Les entreprises dont la comptabilité est faite sous forme informatique seront également contraintes de fournir au contrôleur fiscal des fichiers informatiques, afin d'éviter la pratique connue consistant à noyer le fisc sous des tonnes de papiers.

Les arnaques à la TVA, centrées sur la vente de véhicules d'occasion, sont également visées avec une modification des textes permettant de rendre "solidairement redevable de la TVA" tout maillon de la chaîne de l'arnaque, selon le texte du projet de budget rectificatif pour 2012.

La lutte contre le commerce du tabac sur internet fait aussi l'objet d'une mesure spécifique, ouvrant la possibilité aux contrôleurs d'acquérir des produits "sous identité d'emprunt, en autorisant lors des contacts avec les infracteurs, l'extraction et la conservation des données sur ces personnes et les comptes bancaires utilisés à l'instar des dispositions en vigueur en matière de cyber-enquêtes".

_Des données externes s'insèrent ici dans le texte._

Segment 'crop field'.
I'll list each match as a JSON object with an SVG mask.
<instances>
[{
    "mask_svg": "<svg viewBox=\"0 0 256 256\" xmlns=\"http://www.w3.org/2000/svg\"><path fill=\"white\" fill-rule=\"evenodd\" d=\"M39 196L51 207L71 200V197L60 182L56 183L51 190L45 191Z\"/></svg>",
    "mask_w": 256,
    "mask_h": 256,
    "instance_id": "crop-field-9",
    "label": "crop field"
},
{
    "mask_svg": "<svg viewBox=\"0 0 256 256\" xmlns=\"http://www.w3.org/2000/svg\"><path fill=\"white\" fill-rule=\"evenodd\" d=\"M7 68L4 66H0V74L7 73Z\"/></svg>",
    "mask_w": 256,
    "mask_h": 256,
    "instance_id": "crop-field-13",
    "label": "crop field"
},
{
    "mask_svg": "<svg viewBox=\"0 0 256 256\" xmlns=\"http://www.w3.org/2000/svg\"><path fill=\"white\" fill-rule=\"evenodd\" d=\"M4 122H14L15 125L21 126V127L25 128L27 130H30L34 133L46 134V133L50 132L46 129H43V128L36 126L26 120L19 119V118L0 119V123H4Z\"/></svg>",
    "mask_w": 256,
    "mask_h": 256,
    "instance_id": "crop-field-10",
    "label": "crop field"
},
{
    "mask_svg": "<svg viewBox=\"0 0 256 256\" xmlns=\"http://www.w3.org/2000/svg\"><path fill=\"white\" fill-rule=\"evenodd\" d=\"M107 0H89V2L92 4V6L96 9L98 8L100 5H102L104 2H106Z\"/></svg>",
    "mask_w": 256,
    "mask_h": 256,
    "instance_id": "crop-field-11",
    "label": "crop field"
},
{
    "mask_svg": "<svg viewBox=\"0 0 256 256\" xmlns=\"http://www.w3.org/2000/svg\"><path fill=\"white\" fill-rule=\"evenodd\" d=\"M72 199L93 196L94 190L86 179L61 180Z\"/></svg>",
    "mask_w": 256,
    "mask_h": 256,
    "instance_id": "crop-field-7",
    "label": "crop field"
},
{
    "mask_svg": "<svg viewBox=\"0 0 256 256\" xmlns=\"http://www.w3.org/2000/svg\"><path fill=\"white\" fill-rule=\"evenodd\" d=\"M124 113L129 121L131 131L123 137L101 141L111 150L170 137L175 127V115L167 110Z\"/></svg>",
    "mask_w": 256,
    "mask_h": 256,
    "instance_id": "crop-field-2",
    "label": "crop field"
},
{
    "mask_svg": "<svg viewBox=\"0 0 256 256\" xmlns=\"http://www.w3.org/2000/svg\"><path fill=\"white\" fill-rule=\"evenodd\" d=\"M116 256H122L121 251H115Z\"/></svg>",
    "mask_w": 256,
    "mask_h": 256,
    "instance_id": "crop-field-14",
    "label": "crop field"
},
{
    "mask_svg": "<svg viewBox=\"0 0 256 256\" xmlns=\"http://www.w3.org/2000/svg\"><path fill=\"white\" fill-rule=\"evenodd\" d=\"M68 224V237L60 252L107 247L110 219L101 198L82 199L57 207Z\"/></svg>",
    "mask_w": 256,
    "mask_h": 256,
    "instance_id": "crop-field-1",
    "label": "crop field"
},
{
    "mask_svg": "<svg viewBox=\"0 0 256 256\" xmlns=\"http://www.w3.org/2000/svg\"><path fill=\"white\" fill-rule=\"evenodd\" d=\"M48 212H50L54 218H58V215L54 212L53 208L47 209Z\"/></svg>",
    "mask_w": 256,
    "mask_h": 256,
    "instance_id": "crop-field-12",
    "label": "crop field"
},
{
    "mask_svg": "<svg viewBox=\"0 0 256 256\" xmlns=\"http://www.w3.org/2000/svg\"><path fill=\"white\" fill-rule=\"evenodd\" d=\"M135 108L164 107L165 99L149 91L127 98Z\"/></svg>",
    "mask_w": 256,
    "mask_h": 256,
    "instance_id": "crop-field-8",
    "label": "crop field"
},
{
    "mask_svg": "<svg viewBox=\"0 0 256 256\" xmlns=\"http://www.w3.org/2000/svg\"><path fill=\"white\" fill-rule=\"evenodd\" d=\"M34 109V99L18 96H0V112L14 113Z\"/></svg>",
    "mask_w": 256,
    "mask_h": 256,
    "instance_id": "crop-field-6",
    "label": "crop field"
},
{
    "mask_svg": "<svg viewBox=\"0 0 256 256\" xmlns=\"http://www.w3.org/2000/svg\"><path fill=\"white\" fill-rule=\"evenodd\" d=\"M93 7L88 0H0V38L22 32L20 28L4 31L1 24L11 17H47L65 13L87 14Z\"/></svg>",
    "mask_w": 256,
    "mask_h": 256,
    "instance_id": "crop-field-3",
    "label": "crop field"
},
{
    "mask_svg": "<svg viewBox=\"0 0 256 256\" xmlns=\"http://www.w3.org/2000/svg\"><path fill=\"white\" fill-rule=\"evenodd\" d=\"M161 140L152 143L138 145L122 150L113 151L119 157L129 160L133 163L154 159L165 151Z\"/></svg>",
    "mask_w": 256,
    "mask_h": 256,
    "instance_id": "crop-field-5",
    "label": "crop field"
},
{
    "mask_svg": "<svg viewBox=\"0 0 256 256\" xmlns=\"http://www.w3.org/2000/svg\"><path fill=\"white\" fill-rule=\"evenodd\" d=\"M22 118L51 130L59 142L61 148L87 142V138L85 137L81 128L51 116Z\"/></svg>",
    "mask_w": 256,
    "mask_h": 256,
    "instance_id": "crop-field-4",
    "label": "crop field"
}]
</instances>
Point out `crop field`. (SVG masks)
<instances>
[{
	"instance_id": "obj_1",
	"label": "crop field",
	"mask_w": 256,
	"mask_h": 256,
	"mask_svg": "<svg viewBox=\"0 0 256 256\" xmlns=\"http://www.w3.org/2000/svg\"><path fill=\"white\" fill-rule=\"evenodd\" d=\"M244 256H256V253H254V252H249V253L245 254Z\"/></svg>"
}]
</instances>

Amalgame entre fraude et optimisation fiscale

Des mesures précises et efficaces donc, qui font pourtant déjà polémique. Tout d’abord, en réalité elles vont rapporter très peu. "Si on en croit les rapports, la fraude atteindrait 50 à 80 milliards d’euros. Dont 11 milliards de fraude à l’impôt. De plus, 28 milliards proviendrait des sociétés qui ne paient pas leurs impôts sur les bénéfices et 11 milliards qui proviendraient de la fraude à la TVA. Europol estime même que c’est 15 milliards d’euros de TVA qui ne rentre pas dans les caisses de l’état français chaque année", souligne Emmanuel Lechypre.

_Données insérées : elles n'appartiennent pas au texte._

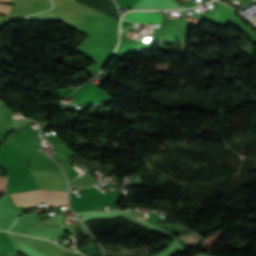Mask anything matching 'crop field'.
I'll return each instance as SVG.
<instances>
[{"instance_id": "crop-field-3", "label": "crop field", "mask_w": 256, "mask_h": 256, "mask_svg": "<svg viewBox=\"0 0 256 256\" xmlns=\"http://www.w3.org/2000/svg\"><path fill=\"white\" fill-rule=\"evenodd\" d=\"M7 184V176L0 177V189H5ZM5 193V190H0V196Z\"/></svg>"}, {"instance_id": "crop-field-5", "label": "crop field", "mask_w": 256, "mask_h": 256, "mask_svg": "<svg viewBox=\"0 0 256 256\" xmlns=\"http://www.w3.org/2000/svg\"><path fill=\"white\" fill-rule=\"evenodd\" d=\"M9 0H0V2H4V3H6V2H8Z\"/></svg>"}, {"instance_id": "crop-field-2", "label": "crop field", "mask_w": 256, "mask_h": 256, "mask_svg": "<svg viewBox=\"0 0 256 256\" xmlns=\"http://www.w3.org/2000/svg\"><path fill=\"white\" fill-rule=\"evenodd\" d=\"M162 15L153 12H131L127 13L123 19L135 23H155L160 24Z\"/></svg>"}, {"instance_id": "crop-field-4", "label": "crop field", "mask_w": 256, "mask_h": 256, "mask_svg": "<svg viewBox=\"0 0 256 256\" xmlns=\"http://www.w3.org/2000/svg\"><path fill=\"white\" fill-rule=\"evenodd\" d=\"M9 7H10V6H8V5H1V4H0V12L7 14V11H8V9H9Z\"/></svg>"}, {"instance_id": "crop-field-1", "label": "crop field", "mask_w": 256, "mask_h": 256, "mask_svg": "<svg viewBox=\"0 0 256 256\" xmlns=\"http://www.w3.org/2000/svg\"><path fill=\"white\" fill-rule=\"evenodd\" d=\"M17 206L29 208L42 201L49 206L67 205V192L36 190L10 194Z\"/></svg>"}]
</instances>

De plus, Bercy entend également rendre plus difficile à mettre en œuvre certains mécanismes qui permettent d'échapper à la taxation des plus-values, dont la "donation-cession", "l'apport cession" et la "cession à titre onéreux d'usufruit temporaire".

Mais pour Philippe Bruneau, Président du Cercle des Fiscalistes, il s’agit d’un amalgame entre fraude fiscale et optimisation fiscale. "Vous avez un portefeuille titres, vous souscrivez un contrat d’assurance vie, dans le but de faire échapper en partie, la valeur de ce portefeuille, au droits de succession le jour où vous décéderez, c’est de l’optimisation fiscale, ce n’est pas de la fraude fiscale. Il y en a un dans le domaine du légal, l’autre dans le domaine de l’illégal, du pénal. On ne peut pas mettre sur la même ligne les personnes qui trichent et les personnes qui optimisent leur fiscalité", a-t-il déclaré à BFM Business.